§ **原文抜粋**
§ §

ニュートラルになること〜平均的から独自性へ

ロルフィングの基礎トレーニング(BT)で学ぶことは、1回目から10回目までのセッションを手順通り行うこと(Rayは、Formulaic approachと呼ぶ)。一方で、今回のATで学ぶことは、一人一人のクライアントの違いを認め、一人一人合ったセッションを提供することだ。

以前、創始者のIda Rolfは、BTを身につける意義として、身体をどのように見るのか?その見方が身につくまで(セッションの提供を5年以上)と話していたそうだ。つまり「身体をどのように見るのか?身につける」基礎的な素養を身につけることだ。

そのことで、平均的な人間に対して、どのような手技を使うのか?一通り身につけることだ。一方で、ある程度、身体に対する見方が身につく。原理原則を学ぶことで、次のステップである、一人一人にあったセッションを提供することが可能となる。

平均的に物事を見る方法から一人一人独自に見ていく方法へ切り替えるためのヒントは何か?キーワードとなるのが「ニュートラル」だ。

§ §

§ **提供された一覧**
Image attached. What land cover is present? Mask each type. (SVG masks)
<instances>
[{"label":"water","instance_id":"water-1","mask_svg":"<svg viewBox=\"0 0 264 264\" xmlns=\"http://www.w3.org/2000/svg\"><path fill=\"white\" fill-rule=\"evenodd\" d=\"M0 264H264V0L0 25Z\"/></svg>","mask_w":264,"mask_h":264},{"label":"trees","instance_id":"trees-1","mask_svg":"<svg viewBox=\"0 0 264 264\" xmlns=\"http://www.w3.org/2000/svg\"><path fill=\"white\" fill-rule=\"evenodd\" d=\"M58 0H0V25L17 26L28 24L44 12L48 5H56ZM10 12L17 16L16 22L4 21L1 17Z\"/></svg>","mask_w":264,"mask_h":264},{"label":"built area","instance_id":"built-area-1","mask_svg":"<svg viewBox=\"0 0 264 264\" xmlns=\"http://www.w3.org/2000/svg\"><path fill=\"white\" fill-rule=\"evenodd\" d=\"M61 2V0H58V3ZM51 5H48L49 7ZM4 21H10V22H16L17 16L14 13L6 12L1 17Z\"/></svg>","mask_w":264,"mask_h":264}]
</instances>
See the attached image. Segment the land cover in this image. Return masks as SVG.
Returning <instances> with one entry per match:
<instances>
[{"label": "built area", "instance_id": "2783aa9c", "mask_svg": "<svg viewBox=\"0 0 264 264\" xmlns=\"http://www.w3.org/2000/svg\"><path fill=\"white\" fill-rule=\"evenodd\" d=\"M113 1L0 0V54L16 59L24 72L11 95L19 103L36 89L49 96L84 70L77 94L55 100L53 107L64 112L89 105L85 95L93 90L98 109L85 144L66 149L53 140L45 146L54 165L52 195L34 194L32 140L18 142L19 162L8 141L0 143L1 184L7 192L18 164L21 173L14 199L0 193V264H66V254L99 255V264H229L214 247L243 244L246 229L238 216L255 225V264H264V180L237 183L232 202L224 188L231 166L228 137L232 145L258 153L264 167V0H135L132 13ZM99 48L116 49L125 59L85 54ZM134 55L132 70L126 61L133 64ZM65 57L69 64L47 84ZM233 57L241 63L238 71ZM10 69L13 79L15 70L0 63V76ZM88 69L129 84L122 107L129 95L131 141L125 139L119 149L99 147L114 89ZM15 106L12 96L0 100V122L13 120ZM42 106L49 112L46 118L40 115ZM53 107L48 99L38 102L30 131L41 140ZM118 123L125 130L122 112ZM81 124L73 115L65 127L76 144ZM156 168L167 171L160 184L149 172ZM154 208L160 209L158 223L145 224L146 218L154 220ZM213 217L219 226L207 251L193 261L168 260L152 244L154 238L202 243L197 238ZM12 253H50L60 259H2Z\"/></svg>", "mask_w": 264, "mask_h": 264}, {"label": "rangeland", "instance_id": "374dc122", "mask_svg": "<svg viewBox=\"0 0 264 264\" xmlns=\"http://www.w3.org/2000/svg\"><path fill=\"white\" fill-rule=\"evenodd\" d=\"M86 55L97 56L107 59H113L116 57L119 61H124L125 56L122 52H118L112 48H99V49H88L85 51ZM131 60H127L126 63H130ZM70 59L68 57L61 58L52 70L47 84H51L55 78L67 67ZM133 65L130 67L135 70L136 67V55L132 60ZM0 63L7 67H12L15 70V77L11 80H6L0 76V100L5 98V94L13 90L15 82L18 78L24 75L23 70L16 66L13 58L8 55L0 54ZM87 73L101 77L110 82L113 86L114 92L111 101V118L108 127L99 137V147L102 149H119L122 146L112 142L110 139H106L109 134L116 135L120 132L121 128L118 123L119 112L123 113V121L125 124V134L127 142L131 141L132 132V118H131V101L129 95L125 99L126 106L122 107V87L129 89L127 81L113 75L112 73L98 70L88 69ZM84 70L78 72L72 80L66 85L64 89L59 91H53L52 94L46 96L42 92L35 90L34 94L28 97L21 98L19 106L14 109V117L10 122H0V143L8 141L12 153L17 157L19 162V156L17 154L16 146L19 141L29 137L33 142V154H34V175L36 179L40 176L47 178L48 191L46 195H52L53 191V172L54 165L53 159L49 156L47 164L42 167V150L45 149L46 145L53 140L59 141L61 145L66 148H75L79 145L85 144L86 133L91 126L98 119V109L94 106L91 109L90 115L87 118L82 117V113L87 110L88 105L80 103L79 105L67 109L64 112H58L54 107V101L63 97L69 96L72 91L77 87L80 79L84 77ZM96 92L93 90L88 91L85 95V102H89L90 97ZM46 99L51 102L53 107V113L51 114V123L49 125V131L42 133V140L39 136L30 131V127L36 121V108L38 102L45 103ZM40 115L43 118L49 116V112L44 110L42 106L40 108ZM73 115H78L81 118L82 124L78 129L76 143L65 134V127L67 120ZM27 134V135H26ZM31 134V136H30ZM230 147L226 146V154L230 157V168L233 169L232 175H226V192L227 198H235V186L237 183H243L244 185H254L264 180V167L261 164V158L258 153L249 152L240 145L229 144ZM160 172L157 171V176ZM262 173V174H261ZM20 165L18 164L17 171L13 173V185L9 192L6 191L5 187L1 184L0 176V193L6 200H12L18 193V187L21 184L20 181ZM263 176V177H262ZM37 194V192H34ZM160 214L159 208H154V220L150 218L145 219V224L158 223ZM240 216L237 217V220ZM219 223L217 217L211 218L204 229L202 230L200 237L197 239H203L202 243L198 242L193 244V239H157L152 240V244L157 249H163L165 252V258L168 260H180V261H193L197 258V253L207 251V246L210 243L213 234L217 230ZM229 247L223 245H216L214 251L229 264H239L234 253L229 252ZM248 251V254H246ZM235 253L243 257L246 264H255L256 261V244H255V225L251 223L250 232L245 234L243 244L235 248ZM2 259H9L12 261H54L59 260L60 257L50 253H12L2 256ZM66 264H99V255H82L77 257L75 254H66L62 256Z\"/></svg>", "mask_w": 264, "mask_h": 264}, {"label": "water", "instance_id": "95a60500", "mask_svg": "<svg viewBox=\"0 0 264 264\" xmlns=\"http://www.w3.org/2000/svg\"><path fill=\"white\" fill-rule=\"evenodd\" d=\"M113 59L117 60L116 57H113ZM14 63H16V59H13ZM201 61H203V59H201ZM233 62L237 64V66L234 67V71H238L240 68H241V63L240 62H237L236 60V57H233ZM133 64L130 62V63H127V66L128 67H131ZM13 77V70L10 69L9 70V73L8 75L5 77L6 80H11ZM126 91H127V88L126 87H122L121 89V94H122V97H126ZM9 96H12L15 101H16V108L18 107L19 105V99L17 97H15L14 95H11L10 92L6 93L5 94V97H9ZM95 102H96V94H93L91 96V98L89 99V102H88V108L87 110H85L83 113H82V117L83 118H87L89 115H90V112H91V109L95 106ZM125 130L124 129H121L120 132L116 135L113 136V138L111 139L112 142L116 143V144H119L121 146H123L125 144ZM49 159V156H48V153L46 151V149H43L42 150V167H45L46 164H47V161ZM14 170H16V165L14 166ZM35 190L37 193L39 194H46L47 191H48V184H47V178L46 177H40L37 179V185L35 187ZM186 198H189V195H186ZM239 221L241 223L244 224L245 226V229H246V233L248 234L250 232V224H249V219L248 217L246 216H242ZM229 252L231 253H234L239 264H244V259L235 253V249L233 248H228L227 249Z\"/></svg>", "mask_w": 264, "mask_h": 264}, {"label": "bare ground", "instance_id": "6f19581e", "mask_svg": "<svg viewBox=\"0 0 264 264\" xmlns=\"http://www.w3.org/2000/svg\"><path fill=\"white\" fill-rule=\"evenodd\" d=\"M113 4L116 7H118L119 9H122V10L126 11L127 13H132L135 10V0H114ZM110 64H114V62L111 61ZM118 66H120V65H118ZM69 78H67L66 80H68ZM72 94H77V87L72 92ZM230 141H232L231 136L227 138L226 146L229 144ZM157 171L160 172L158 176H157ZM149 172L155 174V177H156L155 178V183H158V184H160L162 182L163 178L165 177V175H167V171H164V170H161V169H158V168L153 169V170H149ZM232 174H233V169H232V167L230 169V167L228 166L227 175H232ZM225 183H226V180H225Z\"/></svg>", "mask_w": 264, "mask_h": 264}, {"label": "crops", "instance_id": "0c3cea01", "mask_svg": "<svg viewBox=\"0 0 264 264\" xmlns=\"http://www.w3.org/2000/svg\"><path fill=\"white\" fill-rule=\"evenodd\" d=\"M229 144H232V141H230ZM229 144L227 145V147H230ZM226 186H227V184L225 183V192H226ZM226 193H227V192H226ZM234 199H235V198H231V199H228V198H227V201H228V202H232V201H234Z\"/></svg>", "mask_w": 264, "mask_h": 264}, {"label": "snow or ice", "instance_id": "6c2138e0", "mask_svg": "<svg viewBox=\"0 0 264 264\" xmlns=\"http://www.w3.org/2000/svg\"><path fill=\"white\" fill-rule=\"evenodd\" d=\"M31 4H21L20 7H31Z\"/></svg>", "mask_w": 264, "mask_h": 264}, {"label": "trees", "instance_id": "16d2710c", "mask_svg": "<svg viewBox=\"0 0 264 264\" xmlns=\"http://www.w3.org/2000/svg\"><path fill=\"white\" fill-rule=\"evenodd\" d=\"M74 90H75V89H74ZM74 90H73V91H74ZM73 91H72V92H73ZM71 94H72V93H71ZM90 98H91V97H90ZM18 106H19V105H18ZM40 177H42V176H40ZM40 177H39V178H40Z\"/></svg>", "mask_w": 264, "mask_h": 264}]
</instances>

§ §

§ **問題**
1. ロルフィングの文章から、「そのことで、平均的な人間に対」を含む語句で始め、「なるのが「ニュートラル」だ。」の後で止めて、その部分をそのまま出力せよ。
2. ロルフィングの文章によると、1回目から10回目までのセッションを手順通り行うことを、Rayは何と呼ぶか。
3. ロルフィングの文章に出てくるアルファベット表記の語句を、重複を除いて出現順にすべて挙げてください。
一覧はこの作業に一切関係しない。

§ **解答**
1.
そのことで、平均的な人間に対して、どのような手技を使うのか?一通り身につけることだ。一方で、ある程度、身体に対する見方が身につく。原理原則を学ぶことで、次のステップである、一人一人にあったセッションを提供することが可能となる。

平均的に物事を見る方法から一人一人独自に見ていく方法へ切り替えるためのヒントは何か?キーワードとなるのが「ニュートラル」だ。

2. Formulaic approach

3. BT、Ray、Formulaic approach、AT、Ida Rolf